Trust is one of those qualities which is difficult to obtain and easy to lose. When we are younger, we learn to trust almost any adult. We come to trust our parents because they are the ones who provide for all our needs. They shelter us and make sure we have the food and clothing which sustains and protects us. Our parents teach us how to avoid danger and to keep ourselves safe. This transfers to other adults in our lives such as teachers, police officers, and pastors. During these younger years, trust is easier to give.
As time progresses though, the ease of trusting another reduces. The main reason for this is the number of times our trust is broken. Our experiences cause us to realize that everyone is not trustworthy. Once we begin to lose trust in others, we require more and more proof from a person that the person deserves our trust. In addition to it being more difficult for us to trust, when someone has done something which hurts us or places us in a bad situation, we are very quick to lose feelings of trust in that individual and others.
In Scripture we see phrases such as “trust in the Lord” (Psalm 4:5, Psalm 37:3, Psalm 115:11, Proverbs 3:5, Isaiah 26:4). A large number of us approach those words with some level of skepticism. After all, if trusting in individuals who are visibly present in our lives is difficult, how can we ever trust in a spirit who we cannot see or touch? We are called to place our lives in the control of someone whose voice we have not heard audibly. When life becomes difficult, we are told to rely upon this God whose face we have never seen. As we make plans for our future, guidance from God is supposed to lead us.
There have been numerous people who have talked with me about the difficulty of trusting in God. I remind them that trust is tricky. Our experiences have led us to be very limited when it comes to trust. As I mentioned before, the pain from broken trust causes us to be very hesitant to extend trust. We decide that if we are going to make it through life, we can only trust in ourselves.

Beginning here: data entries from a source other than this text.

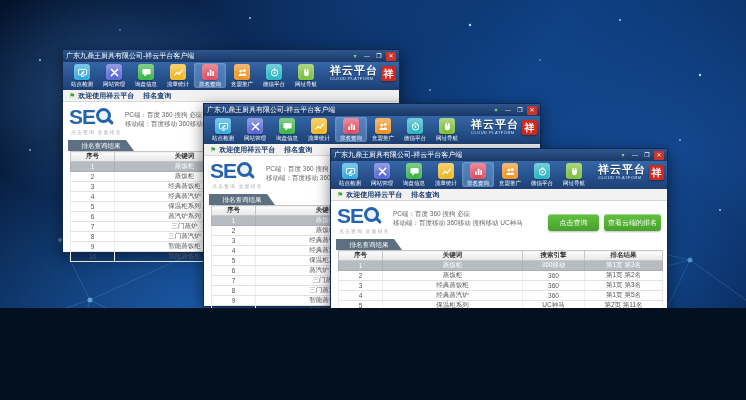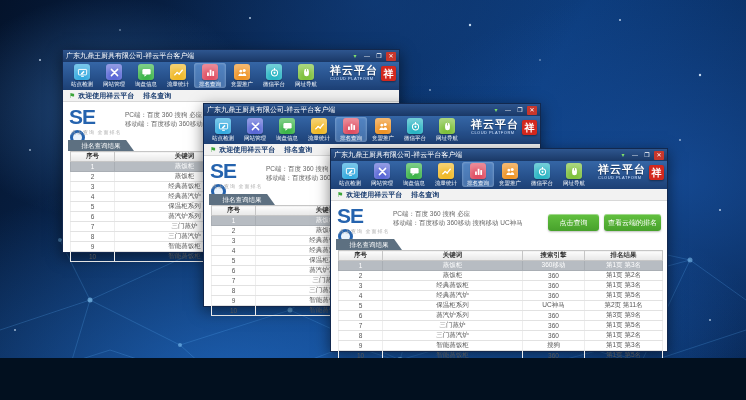--- a/index.html
+++ b/index.html
@@ -1,18 +1,18 @@
 <!DOCTYPE html>
 <html><head>
 <meta charset="utf-8">
 <style>
   html,body{margin:0;padding:0;background:#02101f;}
   *{box-sizing:border-box;font-family:"Liberation Sans",sans-serif;}
   .stage{
-    width:746px;height:358px;position:relative;overflow:hidden;
+    width:746px;height:308px;position:relative;overflow:hidden;
     background:
       radial-gradient(220px 160px at 14% 30%, rgba(80,150,230,.38), transparent 70%),
       radial-gradient(300px 200px at 50% 0%, rgba(20,70,140,.45), transparent 70%),
       radial-gradient(420px 260px at 90% 50%, rgba(30,95,185,.5), transparent 72%),
       radial-gradient(520px 300px at 30% 108%, rgba(40,125,225,.6), transparent 72%),
       radial-gradient(300px 200px at 75% 100%, rgba(30,110,210,.45), transparent 72%),
       linear-gradient(120deg,#04132b 0%,#0a2a58 35%,#0d3d7e 62%,#082653 100%);
   }
   .plexus{position:absolute;left:0;top:0;width:746px;height:400px;}
   
@@ -44,21 +44,21 @@
        text-align:center;font-family:"Liberation Serif",serif;font-weight:bold;border-radius:2px;
        box-shadow:0 1px 2px rgba(0,0,0,.4);}
   
   .crumb{height:12px;background:#f2f2f2;border-bottom:1px solid #d8d8d8;display:flex;
        align-items:center;padding:0 6px;gap:3px;}
   .crumb .cicon{color:#3aa537;font-size:7px;line-height:12px;}
   .crumb .ctext{font-size:7px;font-weight:bold;color:#1d3f71;line-height:12px;}
   .crumb .csec{font-size:7px;font-weight:bold;color:#1d3f71;margin-left:6px;}
   
   .seo{height:38px;position:relative;background:#fff;}
-  .seologo{position:absolute;left:6px;top:4px;display:flex;align-items:flex-start;flex-direction:column;}
+  .seologo{position:absolute;left:6px;top:4px;display:flex;align-items:flex-start;}
   .seologo .se{font-size:21px;font-weight:bold;color:#2563ae;line-height:22px;letter-spacing:-1px;}
   .mag{width:15px;height:15px;border:3px solid #2563ae;border-radius:50%;margin:2px 0 0 1px;position:relative;background:#eaf3fc;}
   .mag::after{content:"";position:absolute;width:7px;height:3px;background:#2563ae;
        right:-6px;bottom:-3px;transform:rotate(45deg);border-radius:2px;}
   .seocap{position:absolute;left:8px;top:27px;font-size:5px;color:#aaa;letter-spacing:1px;}
   .seotext{position:absolute;left:62px;top:8px;}
   .seotext div{font-size:6.5px;color:#666;line-height:9px;white-space:nowrap;}
   .btn{position:absolute;top:13px;height:17px;border-radius:3px;color:#fff;font-size:7px;
        text-align:center;line-height:17px;background:linear-gradient(#63c140,#47a12b);
        box-shadow:inset 0 1px 0 rgba(255,255,255,.4),0 1px 2px rgba(0,0,0,.25);cursor:pointer;}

All this brings us to the natural place of struggling with the concept of trusting God.
Yet, the other bit of advice which I share with these people is that from my experience, and the recorded experiences found in the Bible, God is not like our fellow humans when it comes to trust. God has never broken God’s promises to humanity. God has never committed to do something but been unable to do it. God has never led anyone down a destructive path. God has never caused pain in someone’s life. God has never broken trust with anyone. The evidence of experiences which causes us to distrust humans is not present in our relationship with God.
Let me be clear, this does not make trusting God any easier. Often I have to be reminded by others that I can place my trust in God. Truly the only way in which I can even begin to trust God is by having faith. I have to first believe in what I cannot see. This belief becomes the bridge which allows me to trust God. When life does not go the direction which I would like, I easily struggle with trusting God, especially if I had communicated with God why I wanted something to happen in a specific way. But I am reminded that trusting God means accepting that God may know a better path for me to walk then the one I had chosen.
Trust is tricky. Trusting humans is even trickier. Having trust in God requires faith. Yet, God has never let me down, so I will trust in the Lord.